Phd-thesis defence: Inhomogeneous cosmologies with clustered dark energy or a local matter void
by
Michael Blomqvist(SU)
→
Europe/Stockholm
FB42
FB42
Description
In the standard model of cosmology, the universe is currently dominated by dark energy in the form of the cosmological constant that drives the expansion to accelerate. While the cosmological constant hypothesis is consistent with all current data, several alternative models have also been proposed to explain the observations. This thesis investigates inhomogeneous cosmological models in which dark energy clusters or where we live inside an underdense region in a matter-dominated universe.
Dynamical models of dark energy predict spatial variations in the dark energy density. Searches for angular correlated fluctuations in the supernova peak magnitudes, as expected if dark energy clusters, yield results consistent with no dark energy fluctuations.
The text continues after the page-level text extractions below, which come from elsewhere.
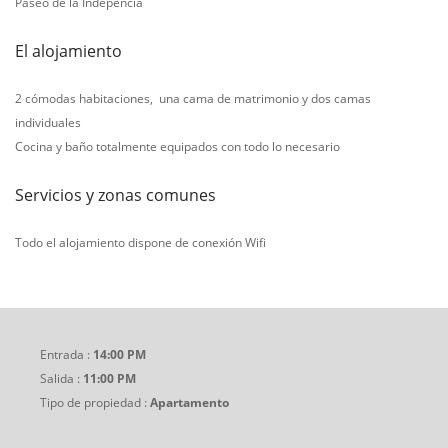
Paseo de la Indepencia
El alojamiento
2 cómodas habitaciones, una cama de matrimonio y dos camas
individuales
Cocina y baño totalmente equipados con todo lo necesario
Servicios y zonas comunes
Todo el alojamiento dispone de conexión Wifi
Entrada :
14:00 PM
Salida :
11:00 PM
Tipo de propiedad :
Apartamento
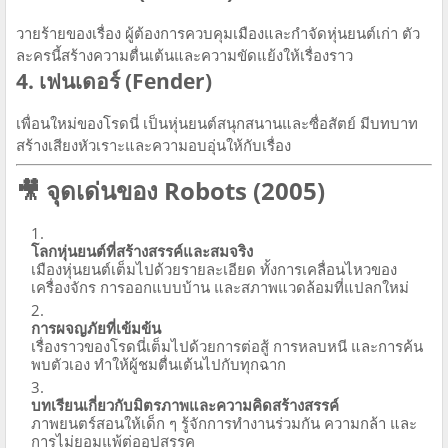
วายร้ายของเรื่อง ผู้ต้องการควบคุมเมืองและกำจัดหุ่นยนต์เก่า ตัว
ละครนี้สร้างความตื่นเต้นและความขัดแย้งให้เรื่องราว
4. เฟนเดอร์ (Fender)
เพื่อนใหม่ของโรดนี่ เป็นหุ่นยนต์สนุกสนานและซื่อสัตย์ มีบทบาท
สร้างเสียงหัวเราะและความอบอุ่นให้กับเรื่อง
🎥 จุดเด่นของ Robots (2005)
โลกหุ่นยนต์ที่สร้างสรรค์และสมจริง
เมืองหุ่นยนต์เต็มไปด้วยรายละเอียด ทั้งการเคลื่อนไหวของ
เครื่องจักร การออกแบบบ้าน และสภาพแวดล้อมที่แปลกใหม่
การผจญภัยที่เข้มข้น
เรื่องราวของโรดนี่เต็มไปด้วยการต่อสู้ การหลบหนี และการค้น
พบตัวเอง ทำให้ผู้ชมตื่นเต้นไปกับทุกฉาก
บทเรียนเกี่ยวกับมิตรภาพและความคิดสร้างสรรค์
ภาพยนตร์สอนให้เด็ก ๆ รู้จักการทำงานร่วมกัน ความกล้า และ
การไม่ยอมแพ้ต่ออุปสรรค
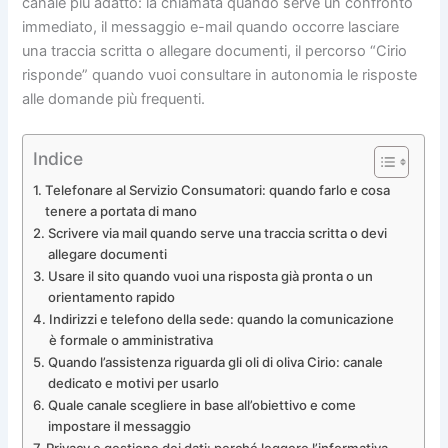
canale più adatto: la chiamata quando serve un confronto
immediato, il messaggio e-mail quando occorre lasciare
una traccia scritta o allegare documenti, il percorso “Cirio
risponde” quando vuoi consultare in autonomia le risposte
alle domande più frequenti.
Indice
Telefonare al Servizio Consumatori: quando farlo e cosa
tenere a portata di mano
Scrivere via mail quando serve una traccia scritta o devi
allegare documenti
Usare il sito quando vuoi una risposta già pronta o un
orientamento rapido
Indirizzi e telefono della sede: quando la comunicazione
è formale o amministrativa
Quando l’assistenza riguarda gli oli di oliva Cirio: canale
dedicato e motivi per usarlo
Quale canale scegliere in base all’obiettivo e come
impostare il messaggio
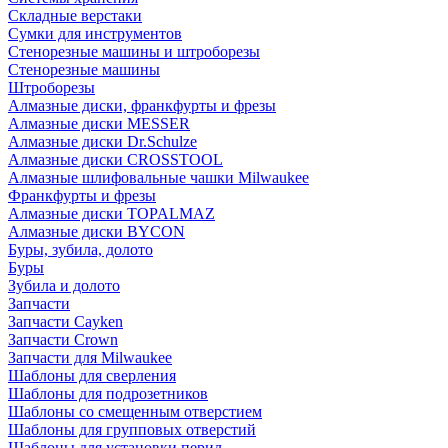
Складные верстаки
Сумки для инструментов
Стенорезные машины и штроборезы
Стенорезные машины
Штроборезы
Алмазные диски, франкфурты и фрезы
Алмазные диски MESSER
Алмазные диски Dr.Schulze
Алмазные диски CROSSTOOL
Алмазные шлифовальные чашки Milwaukee
Франкфурты и фрезы
Алмазные диски TOPALMAZ
Алмазные диски BYCON
Буры, зубила, долото
Буры
Зубила и долото
Запчасти
Запчасти Cayken
Запчасти Crown
Запчасти для Milwaukee
Шаблоны для сверления
Шаблоны для подрозетников
Шаблоны со смещенным отверстием
Шаблоны для групповых отверстий
Шаблоны для установки перил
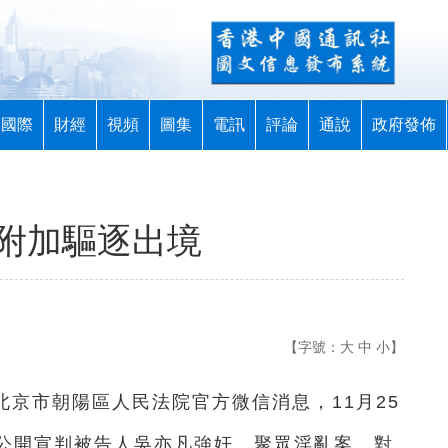
國際
財經
視頻
圖集
電訊
評論
通說
政府發佈
年附加驅逐出境
【字號：
大
中
小
】
國北京市朝陽區人民法院官方微信消息，11月25
公開宣判被告人吳亦凡強奸、聚眾淫亂案，對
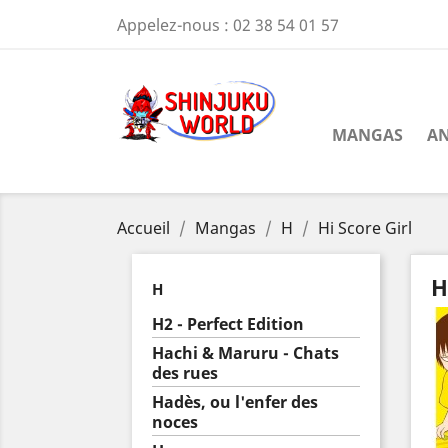
Appelez-nous :
02 38 54 01 57
MANGAS
AN
Accueil
Mangas
H
Hi Score Girl
H
H
H2 - Perfect Edition
Hachi & Maruru - Chats
des rues
Hadès, ou l'enfer des
noces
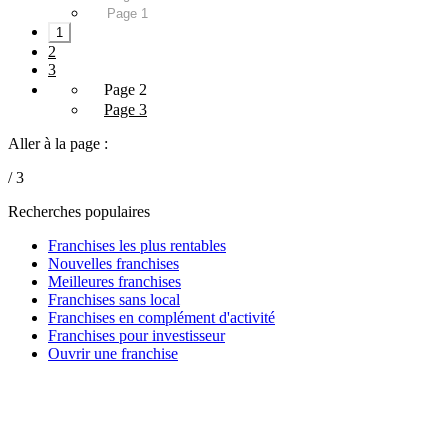
Page 1
1
2
3
Page 2
Page 3
Aller à la page :
/ 3
Recherches populaires
Franchises les plus rentables
Nouvelles franchises
Meilleures franchises
Franchises sans local
Franchises en complément d'activité
Franchises pour investisseur
Ouvrir une franchise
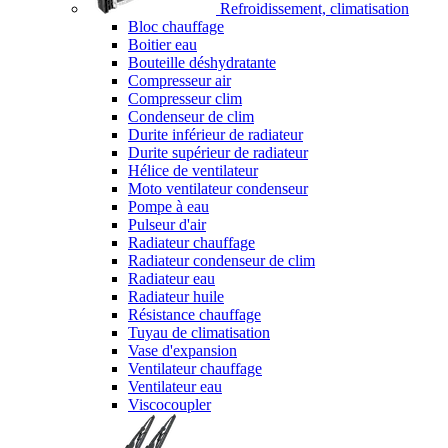
Refroidissement, climatisation
Bloc chauffage
Boitier eau
Bouteille déshydratante
Compresseur air
Compresseur clim
Condenseur de clim
Durite inférieur de radiateur
Durite supérieur de radiateur
Hélice de ventilateur
Moto ventilateur condenseur
Pompe à eau
Pulseur d'air
Radiateur chauffage
Radiateur condenseur de clim
Radiateur eau
Radiateur huile
Résistance chauffage
Tuyau de climatisation
Vase d'expansion
Ventilateur chauffage
Ventilateur eau
Viscocoupler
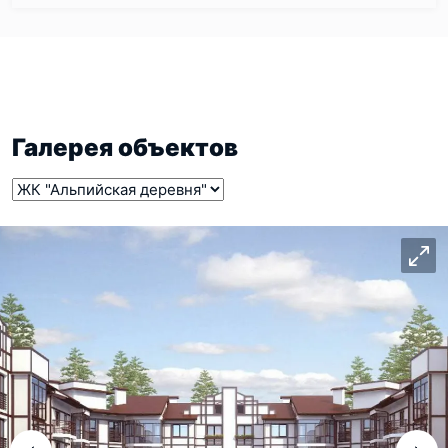
Галерея объектов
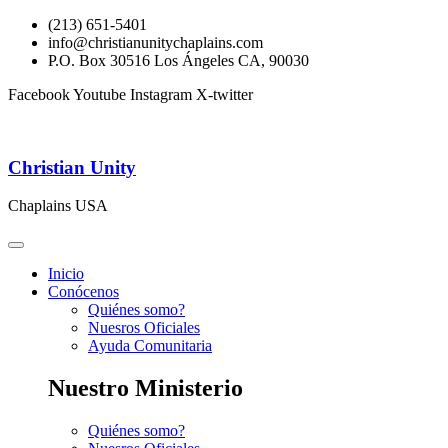
(213) 651-5401
info@christianunitychaplains.com
P.O. Box 30516 Los Ángeles CA, 90030
Facebook
Youtube
Instagram
X-twitter
Christian Unity
Chaplains USA
Inicio
Conócenos
Quiénes somo?
Nuesros Oficiales
Ayuda Comunitaria
Nuestro Ministerio
Quiénes somo?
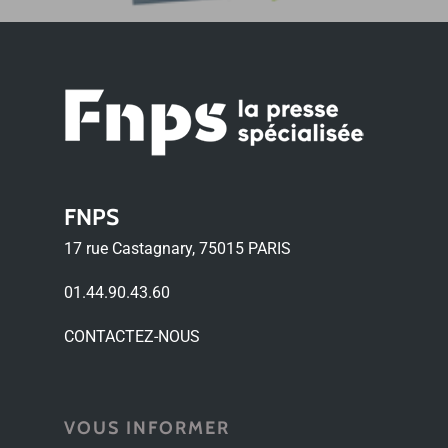
FNPS
17 rue Castagnary, 75015 PARIS
01.44.90.43.60
CONTACTEZ-NOUS
VOUS INFORMER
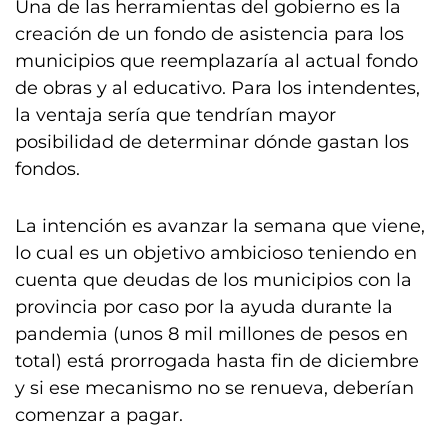
Una de las herramientas del gobierno es la
creación de un fondo de asistencia para los
municipios que reemplazaría al actual fondo
de obras y al educativo. Para los intendentes,
la ventaja sería que tendrían mayor
posibilidad de determinar dónde gastan los
fondos.
La intención es avanzar la semana que viene,
lo cual es un objetivo ambicioso teniendo en
cuenta que deudas de los municipios con la
provincia por caso por la ayuda durante la
pandemia (unos 8 mil millones de pesos en
total) está prorrogada hasta fin de diciembre
y si ese mecanismo no se renueva, deberían
comenzar a pagar.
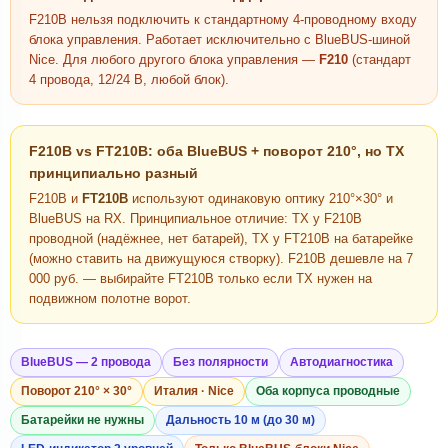
F210B нельзя подключить к стандартному 4-проводному входу
блока управления. Работает исключительно с BlueBUS-шиной
Nice. Для любого другого блока управления —
F210
(стандарт
4 провода, 12/24 В, любой блок).
F210B vs FT210B: оба BlueBUS + поворот 210°, но TX
принципиально разный
F210B и
FT210B
используют одинаковую оптику 210°×30° и
BlueBUS на RX. Принципиальное отличие: TX у F210B
проводной (надёжнее, нет батарей), TX у FT210B на батарейке
(можно ставить на движущуюся створку). F210B дешевле на 7
000 руб. — выбирайте FT210B только если TX нужен на
подвижном полотне ворот.
BlueBUS — 2 провода
Без полярности
Автодиагностика
Поворот 210° × 30°
Италия · Nice
Оба корпуса проводные
Батарейки не нужны
Дальность 10 м (до 30 м)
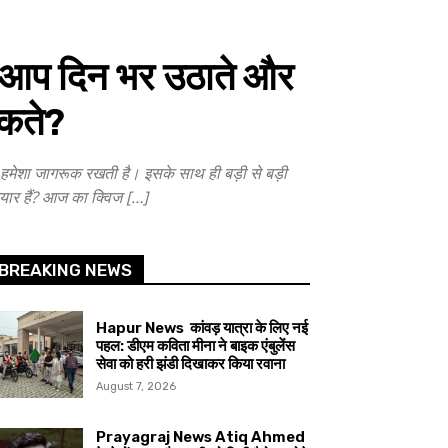
आप दिन भर उठाते और
सकते?
 जागरूक रखती है। इसके साथ ही बड़ी से बड़ी
तैयार हैं? आज का क्विज […]
BREAKING NEWS
Hapur News कांवड़ यात्रा के लिए नई
पहल: डीएम कविता मीना ने बाइक एंबुलेंस
सेवा को हरी झंडी दिखाकर किया रवाना
August 7, 2026
Prayagraj News Atiq Ahmed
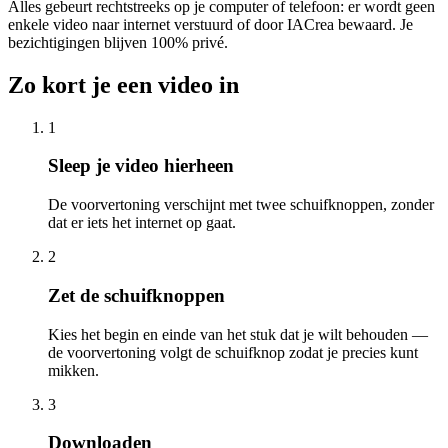
Alles gebeurt rechtstreeks op je computer of telefoon: er wordt geen
enkele video naar internet verstuurd of door IACrea bewaard. Je
bezichtigingen blijven 100% privé.
Zo kort je een video in
1
Sleep je video hierheen
De voorvertoning verschijnt met twee schuifknoppen, zonder
dat er iets het internet op gaat.
2
Zet de schuifknoppen
Kies het begin en einde van het stuk dat je wilt behouden —
de voorvertoning volgt de schuifknop zodat je precies kunt
mikken.
3
Downloaden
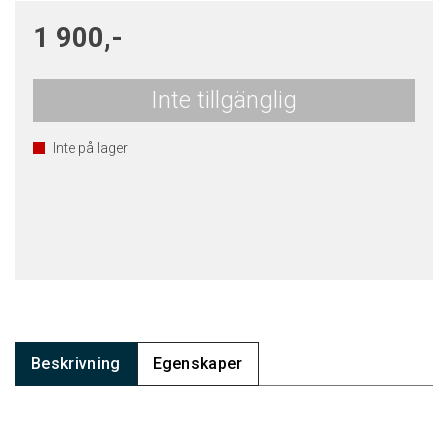
1 900,-
Inte tillgänglig
Inte på lager
Beskrivning
Egenskaper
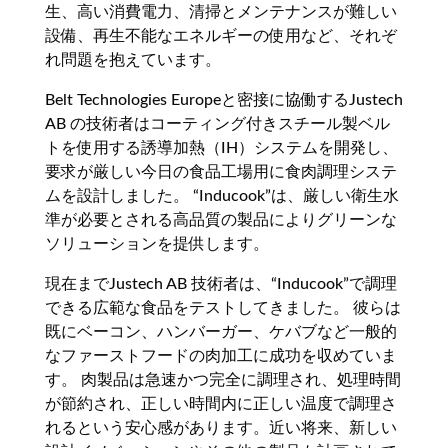
生、高い消費電力、清掃とメンテナンスが難しい
設備、再生不能なエネルギーの使用など、それぞ
れ問題を抱えています。
Belt Technologies Europeと密接に協働するJustech
AB の技術者はコーティング付きスチール製ベル
トを使用する誘導加熱（IH）システムを開発し、
要求が厳しい今日の食品工場用に食肉調理システ
ムを設計しました。 “Inducook”は、厳しい衛生水
準が必要とされる高品質の製品によりグリーンな
ソリューションを提供します。
現在までJustech AB 技術者は、“Inducook”で調理
できる広範な食品をテストしてきました。 彼らは
既にベーコン、ハンバーガー、ケバブなど一般的
なファーストフードの肉加工に成功を収めていま
す。 肉製品は急速かつ完全に調理され、処理時間
が節約され、正しい時間内に正しい温度で調理さ
れるという安心感があります。近い将来、新しい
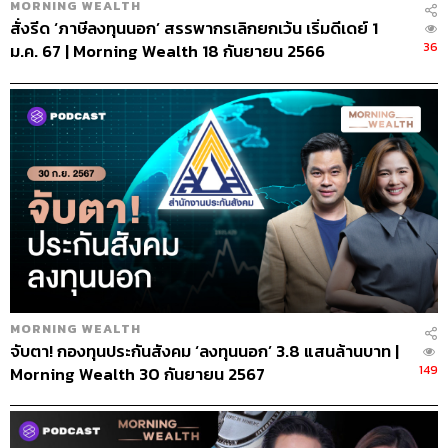
MORNING WEALTH
สั่งรีด ‘ภาษีลงทุนนอก’ สรรพากรเลิกยกเว้น เริ่มดีเดย์ 1
36
ม.ค. 67 | Morning Wealth 18 กันยายน 2566
MORNING WEALTH
จับตา! กองทุนประกันสังคม ‘ลงทุนนอก’ 3.8 แสนล้านบาท |
149
Morning Wealth 30 กันยายน 2567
However, the current observational limits on the amount of correlation still allow for quite general dark energy clustering occurring in the linear regime.
Inhomogeneous models where we live inside a large, local void in the matter density can possibly explain the apparent acceleration without invoking dark energy. This scenario is confronted with current cosmological distance measurements to put constraints on the size and depth of the void, as well as on our position within it. The model is found to explain the observations only if the void size is of the order of the visible universe and the observer is located very close to the center, in violation of the Copernican principle.